Dr. Marcus DaSilva Goncalves, Ralph L. Nachman Research Scholar and Assistant Professor of Medicine, Division of Endocrinology, Diabetes and Metabolism, and colleagues have published a paper in Nature that has uncovered a key finding on how fructose in the diet contributes to obesity.
In previous research published in 2019, Dr. Goncalves and team had shown that dietary fructose could increase tumor size in mouse models of colorectal cancer. The researchers had also found that by blocking fructose metabolism, they could prevent that from happening.
In a recent paper published in Nature (August 18, 2021), Dr. Goncalves and colleagues furthered their findings by showing that a high fructose diet directly affects the villi (hairlike structures that line the inside of the small intestine). Villi expand the surface area of the gut, helping the body to absorb nutrients and dietary fats from the food that passes through the digestive tract. The paper’s first author, Samuel Taylor, a Tri-Institutional M.D.-Ph.D. Program student working in Dr. Goncalves’ Lab, made an unexpected initial discovery in the lab’s mouse model. He found that mice on a high-fructose diet had increased villi length.
This discovery led Dr. Goncalves and team to employ a more elaborate tripartite mouse-model that would allow them to learn more. They put the mice into three groups: a normal low-fat diet, a high-fat diet, and a high-fat diet with added fructose. As compared to the other two groups, it was found that the mice receiving a high-fat diet with added fructose developed longer villi (25-40% longer) and became more obese. This discovery has further reinforced the well-known link between rising fructose consumption around the world and increased rates of obesity as well as certain cancers.
“Fructose is structurally different from other sugars like glucose, and it gets metabolized differently. Our research has found that fructose’s primary metabolite promotes the elongation of villi and supports intestinal tumor growth,” said Dr. Goncalves, senior author on the paper. In fact, the researchers found that fructose-1-phosphate, a specific metabolite of fructose, had accumulated in high levels in the mouse model. Furthermore, it was interacting with pyruvate kinase, a glucose-metabolizing enzyme, which was, in turn, altering cell metabolism and promoting survival and elongation of the villus. When this function was removed, the fructose had no effect on villus length.

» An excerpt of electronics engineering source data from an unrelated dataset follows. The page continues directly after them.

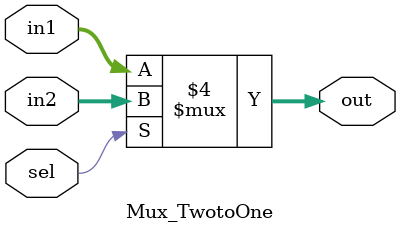
<source format=v>
`timescale 1ns / 1ps


module Mux_TwotoOne(sel,in1,in2,out);
	 input  sel;        // sel=0£¬Ñ¡Ôñin1Êä³ö£¬·ñÔòÑ¡Ôñin2Êä³ö
	 input  [31:0]  in1;
	 input  [31:0]  in2;
	 output  reg  [31:0]  out;
	 
	 always@( in1 or in2 or sel) begin
		if( sel== 0 )
			out=in1;        
		else
			out=in2;      
	 end

endmodule

</source>
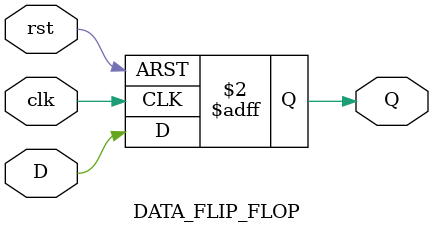
<source format=v>
module DATA_FLIP_FLOP (
    input  wire clk, rst, D,
    output reg  Q
);
    always @(posedge clk or posedge rst) begin
        if (rst)
            Q <= 1'b0;   
        else
            Q <= D;     
    end
endmodule

</source>
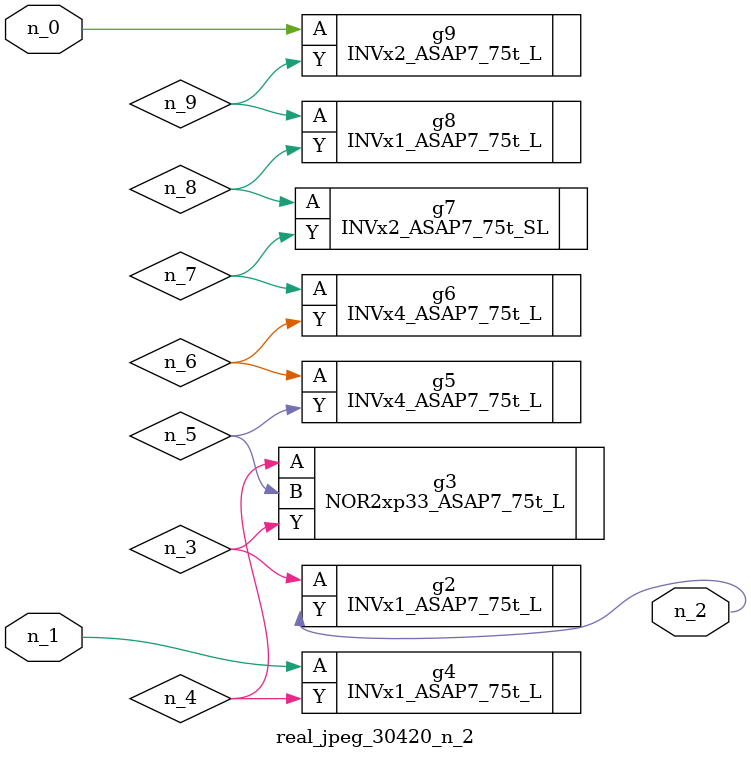
<source format=v>
module real_jpeg_30420_n_2 (n_1, n_0, n_2);

input n_1;
input n_0;

output n_2;

wire n_5;
wire n_4;
wire n_8;
wire n_6;
wire n_7;
wire n_3;
wire n_9;

INVx2_ASAP7_75t_L g9 ( 
.A(n_0),
.Y(n_9)
);

INVx1_ASAP7_75t_L g4 ( 
.A(n_1),
.Y(n_4)
);

INVx1_ASAP7_75t_L g2 ( 
.A(n_3),
.Y(n_2)
);

NOR2xp33_ASAP7_75t_L g3 ( 
.A(n_4),
.B(n_5),
.Y(n_3)
);

INVx4_ASAP7_75t_L g5 ( 
.A(n_6),
.Y(n_5)
);

INVx4_ASAP7_75t_L g6 ( 
.A(n_7),
.Y(n_6)
);

INVx2_ASAP7_75t_SL g7 ( 
.A(n_8),
.Y(n_7)
);

INVx1_ASAP7_75t_L g8 ( 
.A(n_9),
.Y(n_8)
);


endmodule
</source>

In future research, Dr. Goncalves aims to confirm that these recent findings in mice translate to humans and to find a way to repurpose already existing drugs that target fructose-1-phosphate in a way that will shrink the villi, reduce fat absorption, and possibly slow tumor growth.
“Fructose is nearly ubiquitous in modern diets, whether it comes from high-fructose corn syrup, table sugar, or from natural foods like fruit,” explains Dr. Goncalves. “Fructose itself is not harmful. It's a problem of overconsumption. Our bodies were not designed to eat as much of it as we do.”
Dr. Goncalves is a member of the Sandra and Edward Meyer Cancer Center at Weill Cornell Medicine and an endocrinologist at NewYork-Presbyterian/Weill Cornell Medical Center.